In high school my father’s best friend had a heart attack. He was an MD and it happened while he was driving himself into work. He rather calmly drove himself to the nearest ER, which was quite a distance since we lived in the boonies and lived another 15 years.
Frank, did you discover a hidden angina?
I was 10 miles back in the Oregon brush when a sudden jolt in my chest brought me to my knees and had to walk out terrified the entire way that the exertion was going to cause ‘the big one.’ Pluresy, whew.
Glad you’re posting from home and not the ER.
There is Pericarditis which is an inflammation of the heart lining. Treated with anti-inflammatory’s (aspirin). Probably the best thing to have when you’re taken to the hospital with chest pains.

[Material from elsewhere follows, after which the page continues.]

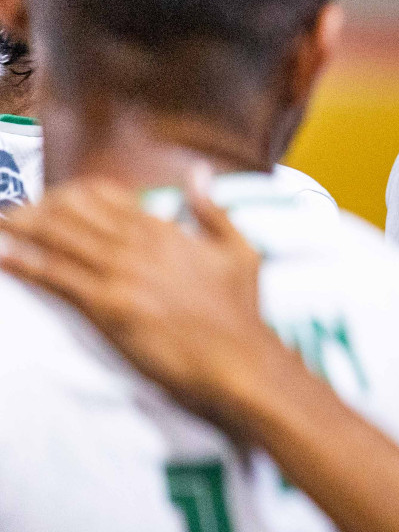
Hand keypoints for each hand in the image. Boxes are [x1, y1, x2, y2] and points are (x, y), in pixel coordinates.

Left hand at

My mother and sister are telling me it was a gall bladder attack. I’ve got to follow up with a primary doctor, so maybe I’ll find out.
Becky2844, I’ve heard many stories of people who say, “I don’t need to go to the hospital, I just don’t feel quite right.” Then some hours later, they fall over.
My husband has had two heart attacks - the first in 1998 and the second last Tuesday. No pain at all, just discomfort and sweating. He was able to get by with stents both times even though this time the artery was 99% blocked.
I know many have already refuted this, but this statement is so wrong (and irresponsible), it deserves emphasis.
So…if you have the presence of mind to grab Steve Jobs’ autobiography on the way out the door, *the condition of your heart remains unknown.
*
mmm
UNTRUE. Myocardial infarctions range from silent but deadly to massively painful yet surprisingly limited in size. Do NOT judge the severity of the damage based on subjective pain.
Glad you’re OK, Frank. But I don’t know that the take-away from this
should be “keep doing what you’re doing”. IYSWIM.
Regards,
Shodan
Okay, maybe I’m wrong but I don’t mean to be irresponsible. It was my opinion only and IANAD. Heart attacks do come about in different ways and I should have taken the time to think about that. I was going by my husband’s two heart attacks, one severe and one mild. Both we’re so painful that the only thing to do was go. But I do know that women present differently and that heart disease in the #1 killer of both men and women.
And again, I’m glad the OP is alright.
Now You can make your fortune with a book called, “Smoking and Drinking Your Way to Good Heat Health!”